Dedicated to his Mother now
in her ninety-first year, in affectionate remembrance of all that her
children and her children's children owe to her influence.
WHEN asked, two years ago,
to compile a Memoir of my brother, I did not accept the task without
considerable hesitation. Besides the charge of a city parish, heavy
responsibilities of another nature had devolved upon me, so that it seemed
impossible to undertake additional labour. I felt also that, in some
respects, a near relative was not well qualified to fill satisfactorily
the office of biographer. These objections were, however, overruled by
friends on whose judgment I relied.
If affection should have
rendered it difficult to be always impartial, I may be allowed, on the
other hand, to derive some comfort from the reflection that a life-long
intercourse, as frank and confidential as could exist between two
brothers, gave me opportunities for knowing his thoughts and opinions,
which few others, and certainly no stranger, could have possessed.
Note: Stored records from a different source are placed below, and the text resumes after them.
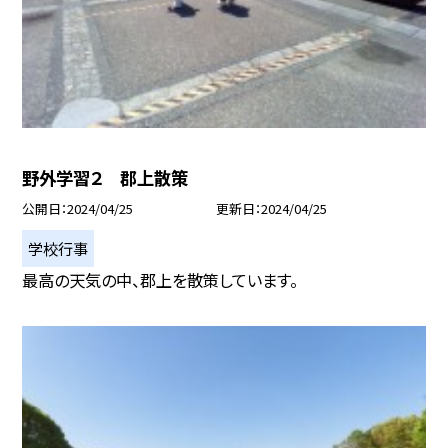
野外学習２ 郡上散策
公開日
2024/04/25
更新日
2024/04/25
学校行事
最高の天気の中、郡上を散策しています。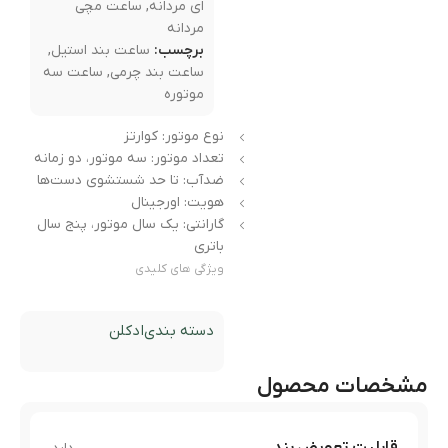
ای مردانه
,
ساعت مچی
مردانه
برچسب:
ساعت بند استیل
,
ساعت بند چرمی
,
ساعت سه
موتوره
نوع موتور: کوارتز
تعداد موتور: سه موتور، دو زمانه
ضدآب: تا حد شستشوی دست‌ها
هویت: اورجینال
گارانتی: یک سال موتور، پنج سال
باتری
ویژگی های کلیدی
دسته بندی
ادکلن
مشخصات محصول
قابلیت تعویض بند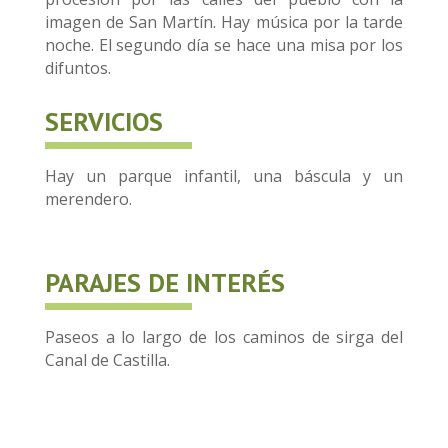
imagen de San Martín. Hay música por la tarde
noche. El segundo día se hace una misa por los
difuntos.
SERVICIOS
Hay un parque infantil, una báscula y un
merendero.
PARAJES DE INTERÉS
Paseos a lo largo de los caminos de sirga del
Canal de Castilla.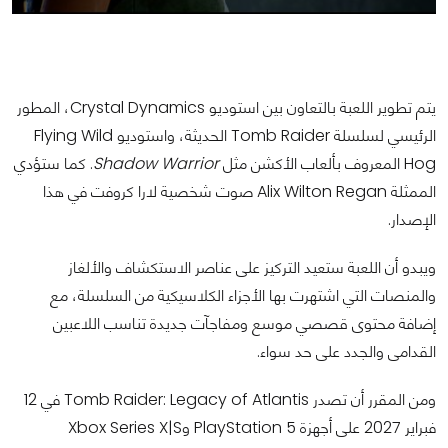
يتم تطوير اللعبة بالتعاون بين استوديو Crystal Dynamics، المطور
الرئيسي لسلسلة Tomb Raider الحديثة، واستوديو Flying Wild
Hog المعروف بألعاب الأكشن مثل
Shadow Warrior
. كما ستؤدي
الممثلة Alix Wilton Regan صوت شخصية لارا كروفت في هذا
الإصدار.
ويبدو أن اللعبة ستعيد التركيز على عناصر الاستكشاف والألغاز
والمنصات التي اشتهرت بها الأجزاء الكلاسيكية من السلسلة، مع
إضافة محتوى قصصي موسع ومفاجآت جديدة تناسب اللاعبين
القدامى والجدد على حد سواء.
ومن المقرر أن تصدر Tomb Raider: Legacy of Atlantis في 12
فبراير 2027 على أجهزة PlayStation 5 وXbox Series X|S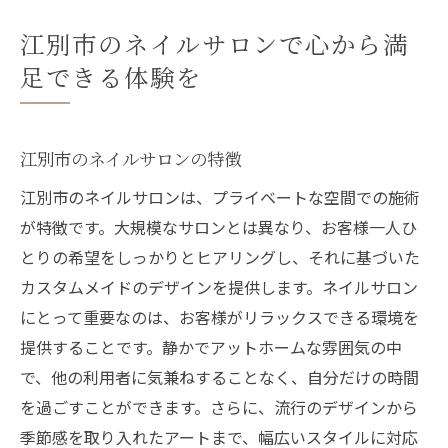
江別市のネイルサロンで心から満
足できる体験を
江別市のネイルサロンの特徴
江別市のネイルサロンは、プライベートな空間での施術
が特徴です。大規模なサロンとは異なり、お客様一人ひ
とりの希望をしっかりとヒアリングし、それに基づいた
カスタムメイドのデザインを提供します。ネイルサロン
にとって重要なのは、お客様がリラックスできる環境を
提供することです。静かでアットホームな雰囲気の中
で、他の利用者に気兼ねすることなく、自分だけの時間
を過ごすことができます。さらに、流行のデザインから
季節感を取り入れたアートまで、幅広いスタイルに対応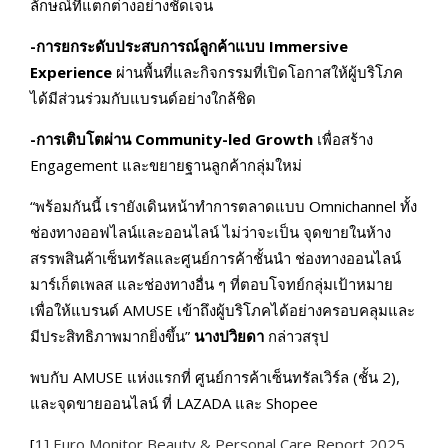
ลักษณ์ที่แตกต่างอย่างชัดเจน
-การยกระดับประสบการณ์ลูกค้าแบบ Immersive
Experience
ผ่านพื้นที่และกิจกรรมที่เปิดโอกาสให้ผู้บริโภค
ได้มีส่วนร่วมกับแบรนด์อย่างใกล้ชิด
-การเติบโตผ่าน Community-led Growth
เพื่อสร้าง
Engagement และขยายฐานลูกค้ากลุ่มใหม่
“พร้อมกันนี้ เรายังเดินหน้าทำการตลาดแบบ Omnichannel ทั้ง
ช่องทางออฟไลน์และออนไลน์ ไม่ว่าจะเป็น จุดขายในห้าง
สรรพสินค้าเซ็นทรัลและศูนย์การค้าชั้นนำ ช่องทางออนไลน์
มาร์เก็ตเพลส และช่องทางอื่น ๆ ที่ตอบโจทย์กลุ่มเป้าหมาย
เพื่อให้แบรนด์ AMUSE เข้าถึงผู้บริโภคได้อย่างครอบคลุมและ
มีประสิทธิภาพมากยิ่งขึ้น”
นางปวิยดา
กล่าวสรุป
พบกับ AMUSE แห่งแรกที่ ศูนย์การค้าเซ็นทรัลเวิร์ล (ชั้น 2),
และจุดขายออนไลน์ ที่ LAZADA และ Shopee
[
1]
Euro Monitor Beauty & Personal Care Report 2025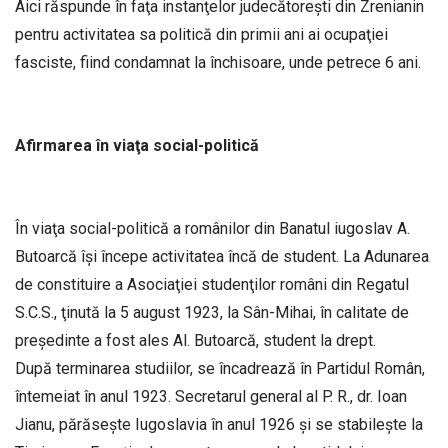
Aici răspunde în faţa instanţelor judecătoreşti din Zrenianin
pentru activitatea sa politică din primii ani ai ocupaţiei
fasciste, fiind condamnat la închisoare, unde petrece 6 ani.
Afirmarea în viaţa social-politică
În viaţa social-politică a românilor din Banatul iugoslav A.
Butoarcă îşi începe activitatea încă de student. La Adunarea
de constituire a Asociaţiei studenţilor români din Regatul
S.C.S., ţinută la 5 august 1923, la Sân-Mihai, în calitate de
preşedinte a fost ales Al. Butoarcă, student la drept.
După terminarea studiilor, se încadrează în Partidul Român,
întemeiat în anul 1923. Secretarul general al P. R., dr. Ioan
Jianu, părăseşte Iugoslavia în anul 1926 şi se stabileşte la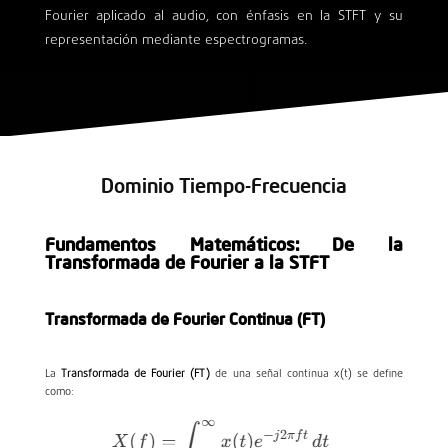
Fourier aplicado al audio, con énfasis en la STFT y su
representación mediante espectrogramas.
Dominio Tiempo-Frecuencia
Fundamentos Matemáticos: De la
Transformada de Fourier a la STFT
Transformada de Fourier Continua (FT)
La
Transformada de Fourier (FT)
de una señal continua
x(t)
se define
como: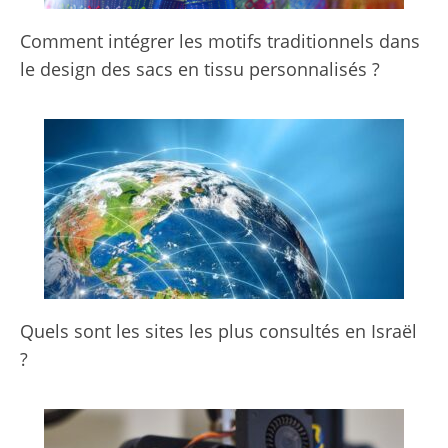
Comment intégrer les motifs traditionnels dans
le design des sacs en tissu personnalisés ?
Quels sont les sites les plus consultés en Israël
?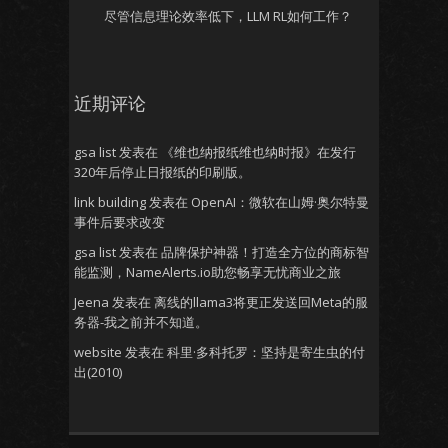
尽管信息理论效率低下，LLM RL如何工作？
近期评论
gsa list
发表在
《维也纳报纸维也纳时报》在发行
320年后停止日报纸的印刷版。
link building
发表在
OpenAI：微软在山姆·奥尔特曼
事件后要求改变
gsa list
发表在
品牌保护神器！打造全方位的商标智
能监测，NameAlerts.io助您畅享无忧商业之旅
Jeena
发表在
离线的llama3将更正发送回Meta的服
务器-我之前并不知道。
website
发表在
科里·多科托罗：坚持是寄生虫的付
出(2010)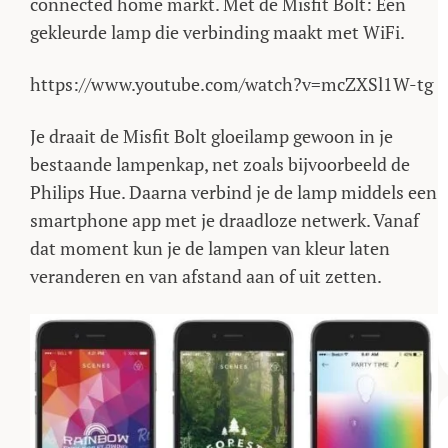
connected home markt. Met de Misfit Bolt: Een
gekleurde lamp die verbinding maakt met WiFi.
https://www.youtube.com/watch?v=mcZXSl1W-tg
Je draait de Misfit Bolt gloeilamp gewoon in je
bestaande lampenkap, net zoals bijvoorbeeld de
Philips Hue. Daarna verbind je de lamp middels een
smartphone app met je draadloze netwerk. Vanaf
dat moment kun je de lampen van kleur laten
veranderen en van afstand aan of uit zetten.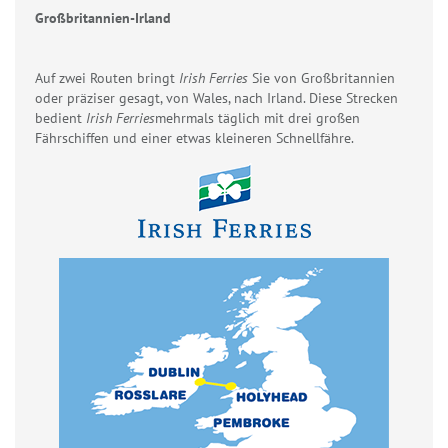
Großbritannien-Irland
Auf zwei Routen bringt
Irish Ferries
Sie von Großbritannien
oder präziser gesagt, von Wales, nach Irland. Diese Strecken
bedient
Irish Ferries
mehrmals täglich mit drei großen
Fährschiffen und einer etwas kleineren Schnellfähre.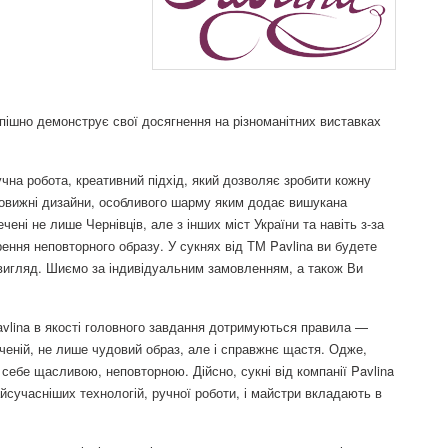
пішно демонструє свої досягнення на різноманітних виставках
учна робота, креативний підхід, який дозволяє зробити кожну
овижні дизайни, особливого шарму яким додає вишукана
чені не лише Чернівців, але з інших міст України та навіть з-за
рення неповторного образу. У сукнях від ТМ Pavlina ви будете
 вигляд. Шиємо за індивідуальним замовленням, а також Ви
Pavlina в якості головного завдання дотримуються правила —
ченій, не лише чудовий образ, але і справжнє щастя. Одже,
 себе щасливою, неповторною. Дійсно, сукні від компанії Pavlina
сучасніших технологій, ручної роботи, і майстри вкладають в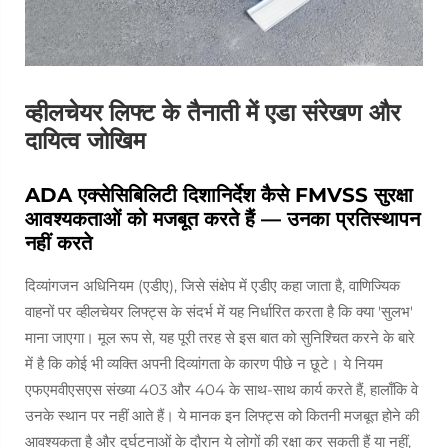
व्हीलचेयर लिफ्ट के तैनाती में एडा संरेखण और
दायित्व जोखिम
ADA एक्सेसिबिलिटी दिशानिर्देश कैसे FMVSS सुरक्षा
आवश्यकताओं को मजबूत करते हैं — उनका प्रतिस्थापन
नहीं करते
दिव्यांगजन अधिनियम (एडीए), जिसे संक्षेप में एडीए कहा जाता है, वाणिज्यिक
वाहनों पर व्हीलचेयर लिफ्ट्स के संदर्भ में यह निर्धारित करता है कि क्या 'सुलभ'
माना जाएगा। मूल रूप से, यह पूरी तरह से इस बात को सुनिश्चित करने के बारे
में है कि कोई भी व्यक्ति अपनी दिव्यांगता के कारण पीछे न छूटे। ये नियम
एफएमवीएसएस संख्या 403 और 404 के साथ-साथ कार्य करते हैं, हालाँकि वे
उनके स्थान पर नहीं आते हैं। ये मानक इन लिफ्ट्स को कितनी मजबूत होने की
आवश्यकता है और दुर्घटनाओं के दौरान ये लोगों की रक्षा कर सकती हैं या नहीं,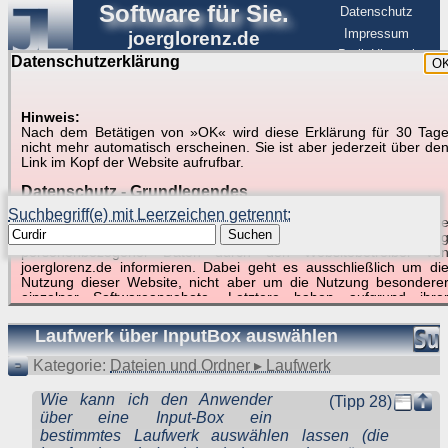
Software für Sie.
Datenschutz
Impressum
joerglorenz.de
BerlinHimmel
Datenschutzerklärung
O
Software
Hinweis:
Nach dem Betätigen von »OK« wird diese Erklärung für 30 Tag
Suche in Beispielen und Tipps zu Excel und
nicht mehr automatisch erscheinen. Sie ist aber jederzeit über de
Link im Kopf der Website aufrufbar.
VBA
Datenschutz - Grundlegendes
Suchbegriff(e) mit Leerzeichen getrennt:
Diese Datenschutzerklärung soll die Nutzer dieser Website über di
Suchen
Art, den Umfang und den Zweck der Erhebung und Verwendun
personenbezogener Daten durch den Websitebetreiber vo
joerglorenz.de informieren. Dabei geht es ausschließlich um di
Nutzung dieser Website, nicht aber um die Nutzung besondere
Suchergebnisse (1 Treffer, 1 Begriff)
einzelner Softwareangebote. Letztere haben aufgrund ihre
Funktionen Besonderheiten, so dass verschiedene Date
gespeichert werden müssen, die für das Funktionieren erforderlic
Laufwerk über InputBox auswählen
sind. Hier ist es wichtig, dass Sie selbst zum Testen diese
Funktionen möglichst erfundene Daten verwenden. Ansonsten wir
Kategorie:
Dateien und Ordner ▸ Laufwerk
auf die spezifischen Besonderheiten beim jeweiligen Angebo
gesondert hingewiesen.
Wie kann ich den Anwender
(Tipp 28)
Generell gilt: Wenn Sie ein Angebot bei den Add-Ins nutzen, be
über eine Input-Box ein
dem Daten übertragen werden, werden diese Daten auf de
bestimmtes Laufwerk auswählen lassen (die
Server joerglorenz.de gespeichert. Dies erfolgt in MySQL-Tabellen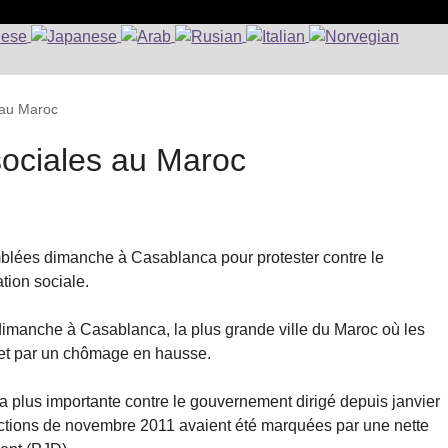
 au Maroc
sociales au Maroc
mblées dimanche à Casablanca pour protester contre le
tion sociale.
dimanche à Casablanca, la plus grande ville du Maroc où les
 et par un chômage en hausse.
la plus importante contre le gouvernement dirigé depuis janvier
lections de novembre 2011 avaient été marquées par une nette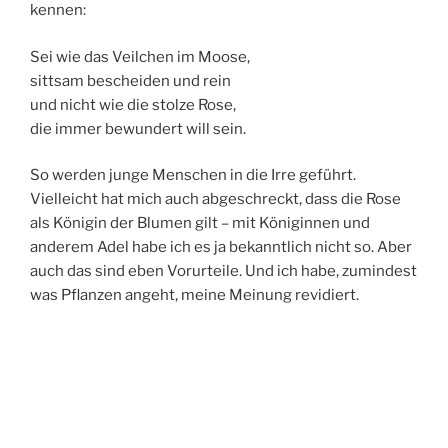
kennen:
Sei wie das Veilchen im Moose,
sittsam bescheiden und rein
und nicht wie die stolze Rose,
die immer bewundert will sein.
So werden junge Menschen in die Irre geführt.
Vielleicht hat mich auch abgeschreckt, dass die Rose
als Königin der Blumen gilt – mit Königinnen und
anderem Adel habe ich es ja bekanntlich nicht so. Aber
auch das sind eben Vorurteile. Und ich habe, zumindest
was Pflanzen angeht, meine Meinung revidiert.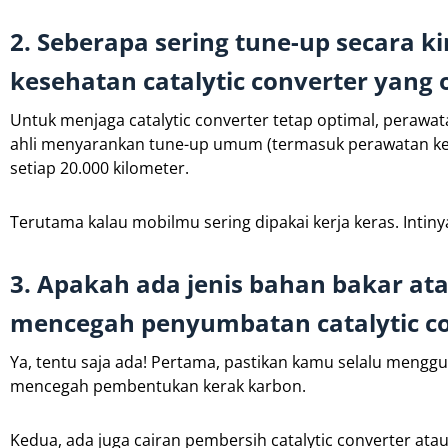
2. Seberapa sering tune-up secara 
kesehatan catalytic converter yang 
Untuk menjaga catalytic converter tetap optimal, perawata
ahli menyarankan tune-up umum (termasuk perawatan kebe
setiap 20.000 kilometer.
Terutama kalau mobilmu sering dipakai kerja keras. Intiny
3. Apakah ada jenis bahan bakar at
mencegah penyumbatan catalytic co
Ya, tentu saja ada! Pertama, pastikan kamu selalu menggu
mencegah pembentukan kerak karbon.
Kedua, ada juga cairan pembersih catalytic converter ata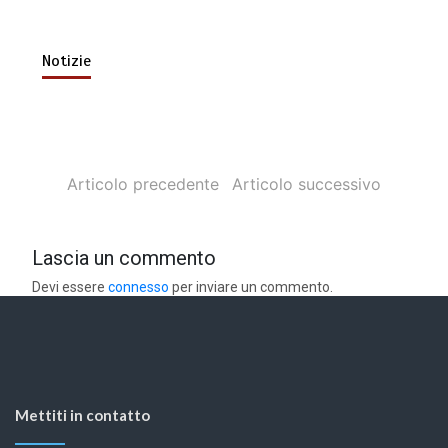
Notizie
Articolo precedente
Articolo successivo
Lascia un commento
Devi essere
connesso
per inviare un commento.
Mettiti in contatto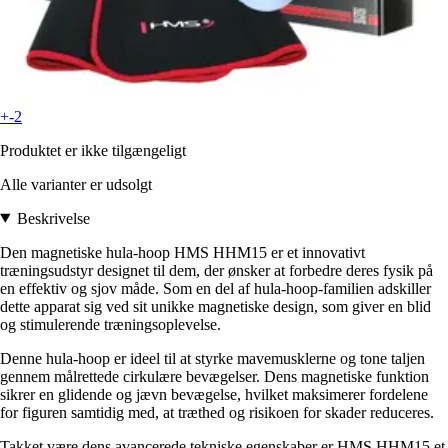
+-2
Produktet er ikke tilgængeligt
Alle varianter er udsolgt
Beskrivelse
Den magnetiske hula-hoop HMS HHM15 er et innovativt
træningsudstyr designet til dem, der ønsker at forbedre deres fysik på
en effektiv og sjov måde. Som en del af hula-hoop-familien adskiller
dette apparat sig ved sit unikke magnetiske design, som giver en blid
og stimulerende træningsoplevelse.
Denne hula-hoop er ideel til at styrke mavemusklerne og tone taljen
gennem målrettede cirkulære bevægelser. Dens magnetiske funktion
sikrer en glidende og jævn bevægelse, hvilket maksimerer fordelene
for figuren samtidig med, at træthed og risikoen for skader reduceres.
Takket være dens avancerede tekniske egenskaber er HMS HHM15 et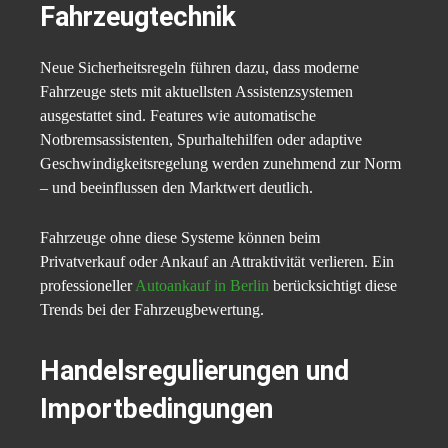
Fahrzeugtechnik
Neue Sicherheitsregeln führen dazu, dass moderne
Fahrzeuge stets mit aktuellsten Assistenzsystemen
ausgestattet sind. Features wie automatische
Notbremsassistenten, Spurhaltehilfen oder adaptive
Geschwindigkeitsregelung werden zunehmend zur Norm
– und beeinflussen den Marktwert deutlich.
Fahrzeuge ohne diese Systeme können beim
Privatverkauf oder Ankauf an Attraktivität verlieren. Ein
professioneller
Autoankauf in Berlin
berücksichtigt diese
Trends bei der Fahrzeugbewertung.
Handelsregulierungen und
Importbedingungen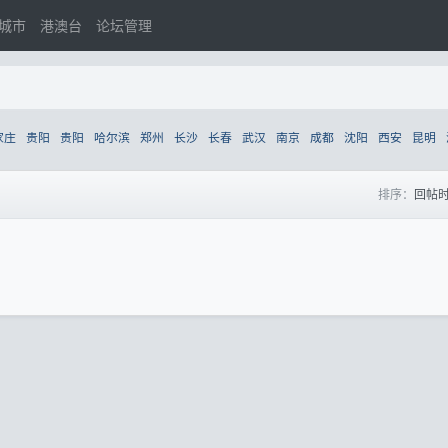
城市
港澳台
论坛管理
家庄
贵阳
贵阳
哈尔滨
郑州
长沙
长春
武汉
南京
成都
沈阳
西安
昆明
排序：
回帖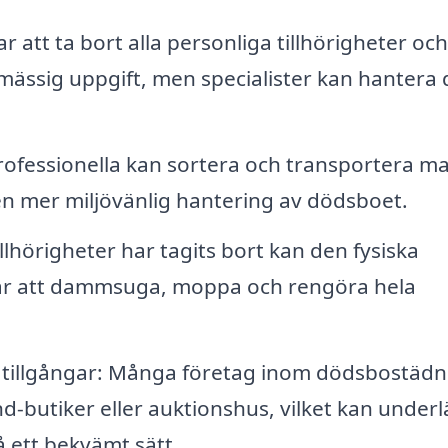
 att ta bort alla personliga tillhörigheter och
mässig uppgift, men specialister kan hantera
rofessionella kan sortera och transportera ma
l en mer miljövänlig hantering av dödsboet.
illhörigheter har tagits bort kan den fysiska
rar att dammsuga, moppa och rengöra hela
av tillgångar: Många företag inom dödsbostädn
-butiker eller auktionshus, vilket kan underl
å ett bekvämt sätt.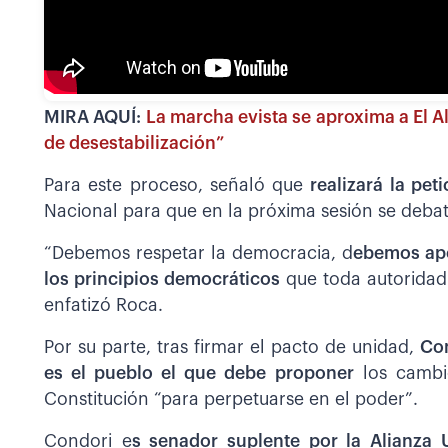
MIRA AQUÍ:
La marcha evista se aproxima a El Al
de desestabilización”
Para este proceso, señaló que
realizará la pet
Nacional para que en la próxima sesión se debat
“Debemos respetar la democracia, d
ebemos apo
los principios democráticos
que toda autoridad 
enfatizó Roca.
Por su parte, tras firmar el pacto de unidad,
Con
es el pueblo el que debe proponer
los cambi
Constitución “para perpetuarse en el poder”.
Condori e
s senador suplente por la Alianza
Dr. Macleod was a man whom
it is almost impossible to portray. His power was in many ways inseparable
from his presence. The sympathy, the humour, the tenderness depended so
much for their full expression on look, voice, and manner, that all who
knew him will recognise the necessary inadequacy of verbal description.
"Quantum mutatus ab illo" must more especially be the verdict upon any
attempt to record instances of his wit or pathos.
I must, however, claim for
this biography the merit of truthfulness. In whatever respects it may
fail, it cannot, I think, be charged with conscious concealment or
exaggeration of fact or sentiment. Faults of another kind will, I trust,
be forgiven for the sake of the great reverence and love I bore him.
I beg gratefully to
acknowledge the aid rendered by many friends. The pages of the Memoir
indicate that my obligations to Principal Shairp, Dr. Watson, and my
brother-in-law, Dr. Clerk, have been great; but there were many others to
whom I am indebted for much assistance, and to whom I tender my best
thanks. Among these I may mention the Dean of Westminster, Mr. Service, J.
A. Campbell, Esq., LL.D., Alex. H. Japp, Esq., A. B. McGrigor, Esq., and
Dr. W. C. Smith. I need scarcely add that Mrs. Norman Macleod, by her
constant advice and her careful arrangement of her husband's papers, gave
me invaluable help.
In conclusion, I must
express regret that the appearance of this book has been delayed so long.
It can be said in apology, that no available time has been lost during the
two years I have been engaged in writing it.
Now that it is completed,
no one can be more sensible than I am of its imperfections. It will,
however, be to me a source of inexpressible gratitude, if, in spite of its
many deficiencies, it should convey to those who did not know Norman
Macleod, some sense, however inadequate, of the depth of his goodness, of
his rich humanity, his childlike faith, catholicity, and devotion.